The Niestat VLOG & Emulating Style

When I started my YouTube channel it was at the height of the Casey Neistat daily vlog experiment. I loved the way Casey shot his videos, told a story, and made every day life look so fun. His videos were art and I wanted to emulate that.

The practical way I did this was to do my own daily vlog. If you remember The Gap from Ira Glass, this was a classic example. I had a great taste but couldn't' measure up to Casey’s style in any way.

Instead of getting frustrated or spending hours trying to emulate his style (which he honed in his own 10,000 hours) I only tried to emulate a single shot or transition. I could create something I was really proud of without getting stuck.

Ali Abdaal & DIYow (do it your own way)

Another way to do this is by seeing what other creators in your niche are talking about and doing your own version of the topic. For example a popular video of Ali’s is “How I Remember Everything I Read”.

Without even watching the video I can start to come up with an idea about how I would talk about books, notes, highlights, and translating ideas into new content for fans.

Don’t miss this - all I need to see is the primary title, topic, and view count to get an sense that this is resonating with people.
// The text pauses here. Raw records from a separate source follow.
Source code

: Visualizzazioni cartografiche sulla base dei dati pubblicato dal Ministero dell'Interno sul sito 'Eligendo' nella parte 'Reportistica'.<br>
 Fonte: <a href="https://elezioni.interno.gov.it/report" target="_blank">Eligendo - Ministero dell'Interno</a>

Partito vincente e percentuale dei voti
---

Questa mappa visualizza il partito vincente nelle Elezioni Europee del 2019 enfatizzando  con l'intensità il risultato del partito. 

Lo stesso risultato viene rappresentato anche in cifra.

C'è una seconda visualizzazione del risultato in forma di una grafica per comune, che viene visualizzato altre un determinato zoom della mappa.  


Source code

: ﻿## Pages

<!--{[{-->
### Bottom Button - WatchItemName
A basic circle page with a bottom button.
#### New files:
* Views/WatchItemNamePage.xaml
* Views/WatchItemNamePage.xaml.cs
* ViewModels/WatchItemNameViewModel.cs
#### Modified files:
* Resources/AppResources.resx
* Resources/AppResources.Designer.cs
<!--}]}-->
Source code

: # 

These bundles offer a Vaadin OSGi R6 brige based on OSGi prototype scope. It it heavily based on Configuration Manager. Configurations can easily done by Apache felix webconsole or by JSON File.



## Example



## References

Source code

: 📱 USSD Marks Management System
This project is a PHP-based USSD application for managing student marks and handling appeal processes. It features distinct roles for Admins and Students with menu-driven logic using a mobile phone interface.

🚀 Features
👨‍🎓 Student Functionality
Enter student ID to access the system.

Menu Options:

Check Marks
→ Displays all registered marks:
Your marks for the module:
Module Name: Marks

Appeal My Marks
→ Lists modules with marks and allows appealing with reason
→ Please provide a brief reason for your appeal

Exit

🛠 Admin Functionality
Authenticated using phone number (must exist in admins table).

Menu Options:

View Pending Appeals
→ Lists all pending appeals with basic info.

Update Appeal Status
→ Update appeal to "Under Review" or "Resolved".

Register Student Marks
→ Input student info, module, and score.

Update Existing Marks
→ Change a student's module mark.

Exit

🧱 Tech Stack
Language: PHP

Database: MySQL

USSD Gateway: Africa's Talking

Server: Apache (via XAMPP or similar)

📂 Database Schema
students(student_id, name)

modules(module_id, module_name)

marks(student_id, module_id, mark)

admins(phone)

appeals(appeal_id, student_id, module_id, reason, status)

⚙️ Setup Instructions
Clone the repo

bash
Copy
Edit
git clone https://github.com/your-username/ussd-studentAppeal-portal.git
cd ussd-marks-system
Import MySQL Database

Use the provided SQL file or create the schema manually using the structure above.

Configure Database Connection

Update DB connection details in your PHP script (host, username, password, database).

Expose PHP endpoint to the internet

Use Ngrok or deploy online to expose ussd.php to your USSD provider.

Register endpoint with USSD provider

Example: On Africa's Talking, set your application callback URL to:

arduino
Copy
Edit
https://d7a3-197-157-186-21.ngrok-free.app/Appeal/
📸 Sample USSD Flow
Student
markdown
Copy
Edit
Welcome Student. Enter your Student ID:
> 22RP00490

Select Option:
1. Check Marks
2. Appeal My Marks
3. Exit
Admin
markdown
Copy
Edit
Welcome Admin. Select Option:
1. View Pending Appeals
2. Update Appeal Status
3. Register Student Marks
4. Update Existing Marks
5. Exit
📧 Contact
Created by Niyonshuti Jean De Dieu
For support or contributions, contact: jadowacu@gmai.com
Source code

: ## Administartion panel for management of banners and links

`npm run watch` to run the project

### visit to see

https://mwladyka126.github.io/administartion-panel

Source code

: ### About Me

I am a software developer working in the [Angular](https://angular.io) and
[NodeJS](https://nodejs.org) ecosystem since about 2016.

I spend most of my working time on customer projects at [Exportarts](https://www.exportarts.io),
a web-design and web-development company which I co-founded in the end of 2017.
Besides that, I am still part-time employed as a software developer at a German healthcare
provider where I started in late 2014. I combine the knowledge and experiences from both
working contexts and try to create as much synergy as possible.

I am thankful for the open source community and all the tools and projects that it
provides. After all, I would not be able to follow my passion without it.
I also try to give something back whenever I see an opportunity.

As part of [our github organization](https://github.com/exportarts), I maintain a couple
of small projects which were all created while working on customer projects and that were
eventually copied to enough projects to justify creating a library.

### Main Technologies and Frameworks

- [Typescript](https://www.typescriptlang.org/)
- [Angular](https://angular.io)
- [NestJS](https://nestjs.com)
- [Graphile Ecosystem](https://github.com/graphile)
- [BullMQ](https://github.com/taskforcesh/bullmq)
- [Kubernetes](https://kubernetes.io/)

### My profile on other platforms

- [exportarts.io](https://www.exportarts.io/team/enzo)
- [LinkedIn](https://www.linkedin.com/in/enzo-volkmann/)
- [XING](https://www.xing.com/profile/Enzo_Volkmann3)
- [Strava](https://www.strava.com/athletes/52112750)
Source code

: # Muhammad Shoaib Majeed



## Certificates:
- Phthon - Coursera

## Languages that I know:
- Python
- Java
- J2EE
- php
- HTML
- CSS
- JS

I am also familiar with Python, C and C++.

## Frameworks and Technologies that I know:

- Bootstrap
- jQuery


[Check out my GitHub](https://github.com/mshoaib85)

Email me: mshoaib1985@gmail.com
Just from that glance I can start to formulate my own video script without risking duplication of Ali’s video.

The risk on each of these tactics is at worst you’ll copy, at best you’ll be a little derivative of the original idea. But if you keep your own message in mind and seek to do it your own way (DIYOW) - then emulate, don’t duplicate is a great way to come up with proven content ideas and styles.

Emulating Process: Daily Podcasting with Ryan Holiday

My recent daily run of podcasting owes a lot to how Ryan Holiday structures his daily podcasts - Daily Stoic and Daily Dad. Every intro/outro is the same, only the day's lesson is new. It saves 5-10 minutes per episode, which over the span of 7 days can save me nearly an hour each week.

Every idea is a juxtaposition. That’s it. A juxtaposition of existing concepts. - Steven Grant

The Question: who is a creator you admire for the way they film videos, interview in podcasts, or write?